Aurora’s Winter Surprise

Our daylight may be returning but the darkness of the night sky still has some surprises in store. The magic of the aurora borealis never fails to impress those whose eyes are cast skyward this time of year — and there is no better place to view them than in Alaska’s back country. The farther away from urban lights, the more vivid the night sky.

It was four years ago and temperatures were dipping into the teens one night in the Brooks Range. I had just turned in, snuggling deep into a warm sleeping bag. Just as I drifted off to sleep, the sound of footsteps crunched outside my tent. A friend’s voice was filled with wonder.

Northern lights over Peters Creek. (photo by Erik Johnson)

“Come out here–you’ve got to see this!”

I quickly pulled on boots, coat and mittens and stepped outside into the cold air. A last glimmer of twilight still tinged the western horizon. To the east however, the sky was dark and stars that had earlier been just pinpricks on the dome of sky, now gleamed bright through layered depths of space. There in the darkness, another kind of light had begun to shimmer.  Like an apparition, moving ribbons of light appeared at the dark eastern end of the sky. The aurora slowly grew more vivid and the lights began to twirl like ribbons as they reached toward the dimming light of the western horizon. At first they shimmered silky white, but then changed to green. As the light show continued, they transformed themselves to shades of rose and then back to green again.

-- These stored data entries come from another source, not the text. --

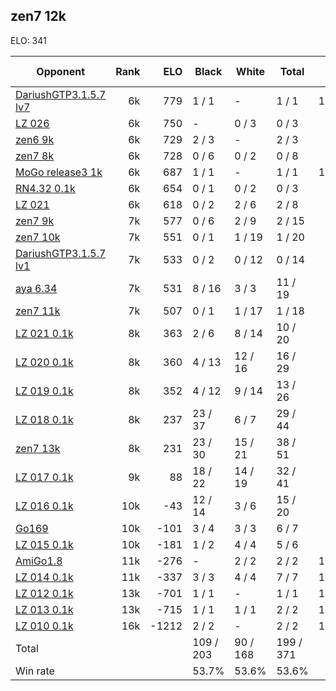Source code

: ## zen7 12k ##

ELO: 341

Opponent | Rank | ELO | Black | White | Total | Win rate
---------|-----:|----:|-------|-------|-------|-------:
[DariushGTP3.1.5.7 lv7](DariushGTP3.1.5.7%20lv7.md) | 6k | 779 | 1 / 1 | - | 1 / 1 | 100.0%
[LZ 026](LZ%20026.md) | 6k | 750 | - | 0 / 3 | 0 / 3 | 0.0%
[zen6 9k](zen6%209k.md) | 6k | 729 | 2 / 3 | - | 2 / 3 | 66.7%
[zen7 8k](zen7%208k.md) | 6k | 728 | 0 / 6 | 0 / 2 | 0 / 8 | 0.0%
[MoGo release3 1k](MoGo%20release3%201k.md) | 6k | 687 | 1 / 1 | - | 1 / 1 | 100.0%
[RN4.32 0.1k](RN4.32%200.1k.md) | 6k | 654 | 0 / 1 | 0 / 2 | 0 / 3 | 0.0%
[LZ 021](LZ%20021.md) | 6k | 618 | 0 / 2 | 2 / 6 | 2 / 8 | 25.0%
[zen7 9k](zen7%209k.md) | 7k | 577 | 0 / 6 | 2 / 9 | 2 / 15 | 13.3%
[zen7 10k](zen7%2010k.md) | 7k | 551 | 0 / 1 | 1 / 19 | 1 / 20 | 5.0%
[DariushGTP3.1.5.7 lv1](DariushGTP3.1.5.7%20lv1.md) | 7k | 533 | 0 / 2 | 0 / 12 | 0 / 14 | 0.0%
[aya 6.34](aya%206.34.md) | 7k | 531 | 8 / 16 | 3 / 3 | 11 / 19 | 57.9%
[zen7 11k](zen7%2011k.md) | 7k | 507 | 0 / 1 | 1 / 17 | 1 / 18 | 5.6%
[LZ 021 0.1k](LZ%20021%200.1k.md) | 8k | 363 | 2 / 6 | 8 / 14 | 10 / 20 | 50.0%
[LZ 020 0.1k](LZ%20020%200.1k.md) | 8k | 360 | 4 / 13 | 12 / 16 | 16 / 29 | 55.2%
[LZ 019 0.1k](LZ%20019%200.1k.md) | 8k | 352 | 4 / 12 | 9 / 14 | 13 / 26 | 50.0%
[LZ 018 0.1k](LZ%20018%200.1k.md) | 8k | 237 | 23 / 37 | 6 / 7 | 29 / 44 | 65.9%
[zen7 13k](zen7%2013k.md) | 8k | 231 | 23 / 30 | 15 / 21 | 38 / 51 | 74.5%
[LZ 017 0.1k](LZ%20017%200.1k.md) | 9k | 88 | 18 / 22 | 14 / 19 | 32 / 41 | 78.0%
[LZ 016 0.1k](LZ%20016%200.1k.md) | 10k | -43 | 12 / 14 | 3 / 6 | 15 / 20 | 75.0%
[Go169](Go169.md) | 10k | -101 | 3 / 4 | 3 / 3 | 6 / 7 | 85.7%
[LZ 015 0.1k](LZ%20015%200.1k.md) | 10k | -181 | 1 / 2 | 4 / 4 | 5 / 6 | 83.3%
[AmiGo1.8](AmiGo1.8.md) | 11k | -276 | - | 2 / 2 | 2 / 2 | 100.0%
[LZ 014 0.1k](LZ%20014%200.1k.md) | 11k | -337 | 3 / 3 | 4 / 4 | 7 / 7 | 100.0%
[LZ 012 0.1k](LZ%20012%200.1k.md) | 13k | -701 | 1 / 1 | - | 1 / 1 | 100.0%
[LZ 013 0.1k](LZ%20013%200.1k.md) | 13k | -715 | 1 / 1 | 1 / 1 | 2 / 2 | 100.0%
[LZ 010 0.1k](LZ%20010%200.1k.md) | 16k | -1212 | 2 / 2 | - | 2 / 2 | 100.0%
Total | | | 109 / 203 | 90 / 168 | 199 / 371 | 
Win rate| | | 53.7% | 53.6% | 53.6% |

The show continued long enough for our fingers and toes to grow cold and our necks to ache from standing open-mouthed, staring at the night sky. We were all seasoned Alaskans, but none of us remembered a show quite so dazzling.

So what are the northern lights, exactly? Electrons and protons from the sun are blown towards the earth on a “solar wind.” The aurora can be seen on dark, clear nights when these charged solar particles strike the atmosphere near the earth’s magnetic poles. The colors are a result of the types of gas particles involved in the collision between the solar wind and the earth’s atmosphere.

The aurora borealis, that mystical light that has engendered so much legend and lore over the millennia, has become a pilgrimage for travelers world-wide. Aurora seekers often travel to Fairbanks which is located at the edge of what scientists call an “auroral oval,” a ring-shaped region that circles the north magnetic pole where solar activity is most common. Fairbanks has relatively clear skies in winter, and being a smallish town, you don’t have to go far to escape the city’s lights. Some hotels in Fairbanks even offer wake-up calls for visitors who want to be alerted to northern light activity.

I stepped outside early in the morning recently to the feed horses and discovered the sky shimmering with the aurora borealis. It was clear and cold enough for the snow to creak underfoot. The full moon cast shadows on the snow and to block the moonlight, I leaned against the shade of the barn. This was the best display I could remember since that back country experience four years ago.  I remembered that gleaming night in the Brooks Range so well because earlier that same day I’d made a satellite phone call to my daughter-in-law. We had made a date to talk because it was the day they would learn the gender of their baby.

Aurora Grace (photo by Renee Howard)

Aurora Grace (photo by Renee Howard)

“It’s a girl!” she announced over the static on the line.ora

It was the same night that the northern lights twirled overhead like dancing spirits. I couldn’t help but wonder if, like me, they were celebrating this new life in the world.

Today that baby is four years old with eyes that sparkle like stars in a blue night sky.

And unbeknownst to me on that cold evening when I watched those dancing lights, my son and daughter-in-law chose to name their daughter “Aurora.”